━━━ Extrait choisi

Entrée en vigueur de l’ordonnance n°2016-65 du 29 janvier 2016 et du décret du 1er février 2016 n°2016-86 relatifs aux contrats de concession

L’ordonnance n°2016-65 du 29 janvier 2016 relative aux contrats de concession et le décret n°2016-86 du 1er février 2016, pris pour son application, sont entrés en vigueur le 1er avril 2016

  

SOURCE :

Ordonnance n°2016-65 du 29 janvier 2016

Rapport au Président de la République relatif à l'ordonnance n° 2016-65 du 29 janvier 2016 relative aux contrats de concession

Décret n°2016-86 du 1er février 2016

 

Publiés au Journal officiel respectivement les 30 janvier et 2 février 2016, l’ordonnance du 29 janvier et le décret du 1er février procèdent à une refonte des dispositions de droit interne portant sur le droit des concessions.

 

Ces nouvelles dispositions, entrées en vigueur au 1er avril 2016, s’appliquent aux contrats de concession pour lesquels une consultation a été engagée ou un avis envoyé à la publication à compter de cette date.

 

L’ordonnance n°2016-65 du 29 janvier 2016 relative aux contrats de concession, parue au Journal officiel le 30 janvier 2016, vient transposer le volet législatif de la directive 2014/23/UE du Parlement européen et du Conseil du 26 février 2014 sur l’attribution de contrats de concession, avec un objectif de simplification et de rationalisation de l’architecture du droit des contrats de concessions. 

 

Le décret n°2016-86 du 1er février 2016 relatif aux contrats de concession paru, quant à lui, au Journal officiel le 2 février 2016, prévoit les mesures d’application de l’ordonnance.

 

Le décret fixe les règles de passation et d’exécution des contrats de concession dans un cadre juridique rénové, en mettant un terme à la dualité des règles procédurales internes relatives aux concessions de travaux (ordonnance n°2009-864 du 15 juillet 2009) et aux délégations de service public (loi n°93-122 du 29 janvier 1993).

 

Au sein du nouveau dispositif ont ceci de notable les évolutions suivantes :

 

une définition de la concession en adéquation avec celle retenue par la directive. La concession est définie comme le contrat par lequel une ou plusieurs autorités concédantes confient à un concessionnaire, auquel est transféré un risque d’exploitation, soit l’exécution de travaux (concession de travaux), soit la gestion d’un service public (concession de service).

━━━━━━

**Votre tâche:**
Pourriez-vous rédiger la suite du texte sur l'ordonnance et le décret relatifs aux contrats de concession, à partir de sa dernière phrase ? La liste provient d'une source sans rapport avec ce texte.

━━━ Données fournies

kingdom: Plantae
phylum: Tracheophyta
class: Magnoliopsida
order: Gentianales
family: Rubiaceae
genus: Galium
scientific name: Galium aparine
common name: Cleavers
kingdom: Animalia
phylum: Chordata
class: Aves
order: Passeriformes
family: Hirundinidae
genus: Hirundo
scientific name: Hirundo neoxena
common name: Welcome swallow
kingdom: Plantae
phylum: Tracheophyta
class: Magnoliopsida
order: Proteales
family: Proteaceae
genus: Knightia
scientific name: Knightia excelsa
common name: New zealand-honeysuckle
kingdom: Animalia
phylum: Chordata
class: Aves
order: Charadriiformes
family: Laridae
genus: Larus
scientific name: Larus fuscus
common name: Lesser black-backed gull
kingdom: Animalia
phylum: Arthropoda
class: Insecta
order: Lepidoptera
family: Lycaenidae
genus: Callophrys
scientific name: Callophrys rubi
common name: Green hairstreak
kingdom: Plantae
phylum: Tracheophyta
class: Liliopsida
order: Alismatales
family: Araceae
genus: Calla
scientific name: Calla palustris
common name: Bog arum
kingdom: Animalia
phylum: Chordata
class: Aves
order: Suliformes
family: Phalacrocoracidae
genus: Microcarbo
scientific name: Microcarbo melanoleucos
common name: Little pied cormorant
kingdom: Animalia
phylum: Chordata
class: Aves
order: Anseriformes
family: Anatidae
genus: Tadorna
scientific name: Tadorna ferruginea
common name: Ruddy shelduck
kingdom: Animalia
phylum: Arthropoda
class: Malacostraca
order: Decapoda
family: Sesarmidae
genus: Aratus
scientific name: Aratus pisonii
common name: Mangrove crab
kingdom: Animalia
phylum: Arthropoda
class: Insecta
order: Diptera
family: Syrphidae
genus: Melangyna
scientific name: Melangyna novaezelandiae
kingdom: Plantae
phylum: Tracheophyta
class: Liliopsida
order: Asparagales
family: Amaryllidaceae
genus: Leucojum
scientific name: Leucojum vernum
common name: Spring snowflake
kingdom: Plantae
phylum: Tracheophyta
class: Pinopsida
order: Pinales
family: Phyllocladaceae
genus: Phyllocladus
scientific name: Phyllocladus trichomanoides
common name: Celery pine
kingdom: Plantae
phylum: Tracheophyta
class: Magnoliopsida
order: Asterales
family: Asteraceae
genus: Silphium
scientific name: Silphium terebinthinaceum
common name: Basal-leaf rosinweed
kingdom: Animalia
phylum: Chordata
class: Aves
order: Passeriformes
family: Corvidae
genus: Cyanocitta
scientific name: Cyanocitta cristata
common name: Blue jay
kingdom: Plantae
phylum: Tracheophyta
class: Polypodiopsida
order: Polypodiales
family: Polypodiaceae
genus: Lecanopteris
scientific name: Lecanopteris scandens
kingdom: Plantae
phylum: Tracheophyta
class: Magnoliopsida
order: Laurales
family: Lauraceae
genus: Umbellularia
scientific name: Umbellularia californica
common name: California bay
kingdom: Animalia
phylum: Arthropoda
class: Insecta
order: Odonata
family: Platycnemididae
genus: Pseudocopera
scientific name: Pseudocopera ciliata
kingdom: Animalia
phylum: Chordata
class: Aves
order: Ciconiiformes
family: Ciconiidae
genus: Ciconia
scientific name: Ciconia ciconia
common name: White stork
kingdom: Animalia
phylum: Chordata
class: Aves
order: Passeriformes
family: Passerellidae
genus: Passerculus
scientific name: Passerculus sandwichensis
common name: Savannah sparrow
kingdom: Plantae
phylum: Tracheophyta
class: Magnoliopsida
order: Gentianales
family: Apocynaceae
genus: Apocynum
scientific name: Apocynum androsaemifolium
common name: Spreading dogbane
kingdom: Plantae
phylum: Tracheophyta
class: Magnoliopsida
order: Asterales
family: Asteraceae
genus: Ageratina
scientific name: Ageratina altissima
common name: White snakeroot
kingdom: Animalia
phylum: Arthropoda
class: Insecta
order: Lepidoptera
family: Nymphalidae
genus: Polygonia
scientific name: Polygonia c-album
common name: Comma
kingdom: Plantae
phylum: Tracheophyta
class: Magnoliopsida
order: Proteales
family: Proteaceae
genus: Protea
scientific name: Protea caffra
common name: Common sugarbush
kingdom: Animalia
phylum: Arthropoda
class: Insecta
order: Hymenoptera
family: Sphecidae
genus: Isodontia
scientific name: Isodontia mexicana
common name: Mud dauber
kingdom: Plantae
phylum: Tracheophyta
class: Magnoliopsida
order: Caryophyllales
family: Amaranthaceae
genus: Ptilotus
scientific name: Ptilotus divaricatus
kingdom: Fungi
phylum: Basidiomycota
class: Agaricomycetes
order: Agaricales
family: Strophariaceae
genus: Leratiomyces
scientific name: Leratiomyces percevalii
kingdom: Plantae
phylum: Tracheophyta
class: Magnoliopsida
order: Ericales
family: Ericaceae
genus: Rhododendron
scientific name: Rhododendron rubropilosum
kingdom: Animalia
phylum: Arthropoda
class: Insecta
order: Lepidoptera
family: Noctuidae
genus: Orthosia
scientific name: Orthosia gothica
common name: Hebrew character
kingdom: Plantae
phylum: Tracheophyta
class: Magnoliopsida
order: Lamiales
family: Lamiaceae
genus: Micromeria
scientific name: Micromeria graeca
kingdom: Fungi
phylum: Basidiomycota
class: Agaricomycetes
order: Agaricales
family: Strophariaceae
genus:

━━━━━━

**Exercice corrigé:**
 

Cette définition met ainsi un terme à la dualité «délégations de service public/ concession de travaux qui résultait de la coexistence de la loi « Sapin » du 29 janvier 1993 et de l’ordonnance du 15 juillet 2009 relative aux contrats de concession de travaux publics ;

 

une unification des règles de passation applicables aux concessions prévue par le décret, selon que le seuil est supérieur ou non au seuil européen ou selon que l’objet de la concession porte sur certains services exclus ou non de la directive (eau, transport de voyageurs, communication électronique, services sociaux…) auquel cas le montant est indifférent ;

 

un rappel du principe de la limitation de durée de la concession, fonction de la nature et du montant des travaux ou services, étant précisé que dans les secteurs de l’eau potable, l’assainissement, les ordures ménagères, la durée ne peut excéder vingt ans. Le calcul de la durée devra prendre en compte le retour sur capitaux investis d’une part, et les investissements initiaux, d’autre part ;

 

un alignement du régime des avenants sur celui applicable aux marchés publics avec une liste précise et exhaustive des hypothèses d’un tel recours ;

 

les modalités d’indemnisation pouvant être reprises au sein d’une clause du contrat de concession, laquelle serait appliquée en cas d’annulation, de résolution ou de résiliation du contrat prononcée par le juge, à compter du 31 janvier 2016, sur recours d’un tiers.